- _What this task involves_: Write out word for word the part of the passage on responses to drug addiction that runs from "If race is not" to "fountains of compassion.".
(Text provided begins)
But where were all these calls for care instead of confinement when crack was ravaging black and Latino neighborhoods? Where were the forward-thinking policies and treatments when the people with the power to call for compassion and decriminalization — lawmakers on both sides of the aisle, police officers now trained to save overdose victims, newspaper editors whose pages are now overflowing with sympathetic portraits of white heroin users, as though there aren't heroin users of color — couldn't relate to the addicts?
When addicts weren't their sons and daughters or siblings and neighbors? When addicts didn't look like them?
Then, drug users were unapologetically referred to as crack heads and crack hoes. Politicians and scientists and journalists warned of a "crack baby" epidemic that was not.
Addicts were treated like vermin, not victims, and the push was to lock up the "junkies," not open up safe injection sites to make it easier and safer to do their drugs in neighborhoods that have already borne the brunt of the "war on drugs."
Now, the "war" is a crisis, an epidemic that the president has recently called a national emergency.
"We're going to spend a lot of time, a lot of effort, and a lot of money on the opioid crisis," President Trump said.
When I've pointed out the disparity, people have given me the #AllAddictsMatter argument. And though I agree that they should, a victim's race is clearly a factor, whether we're talking about victims of gun violence or terrorism or missing persons or, now, drug addiction.
If I'm wrong, prove it.
If race is not a factor and people's calls for sympathy are truly color-blind, I have an idea: You know what the ultimate act of compassion would be for the people who are addicted to heroin?
Put those safe injection sites in the suburban neighborhoods so many of the addicts are from, away from the temptation of Philly's cheap, potent heroin, and closer to those overflowing fountains of compassion.
(Text provided ends)
(Supplied information begins)
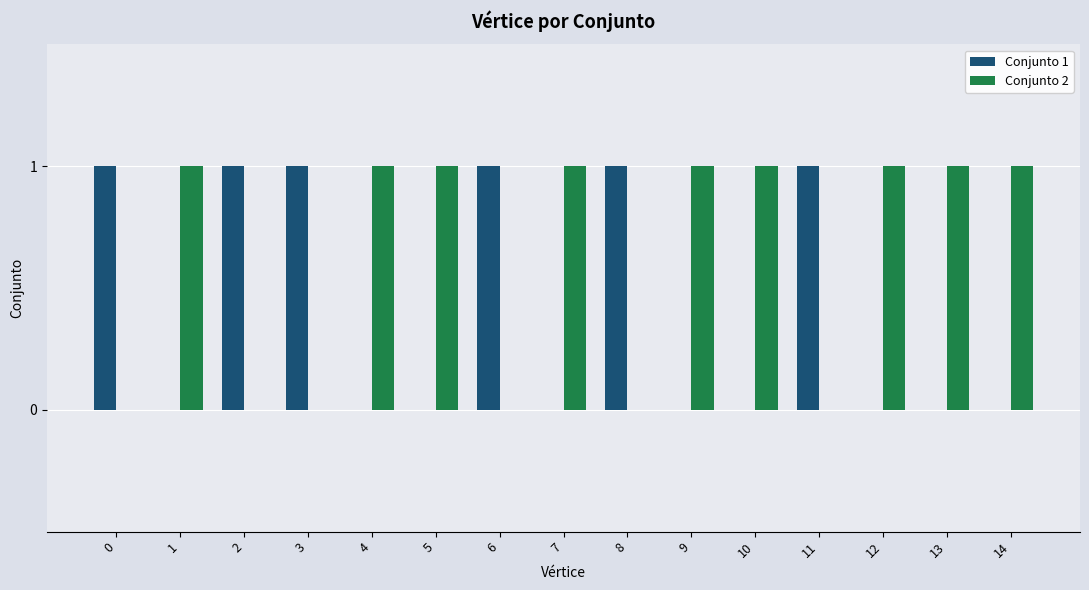

What is the total value across all series at 7?

1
(Supplied information ends)
- _Result for this task_:
If race is not a factor and people's calls for sympathy are truly color-blind, I have an idea: You know what the ultimate act of compassion would be for the people who are addicted to heroin?
Put those safe injection sites in the suburban neighborhoods so many of the addicts are from, away from the temptation of Philly's cheap, potent heroin, and closer to those overflowing fountains of compassion.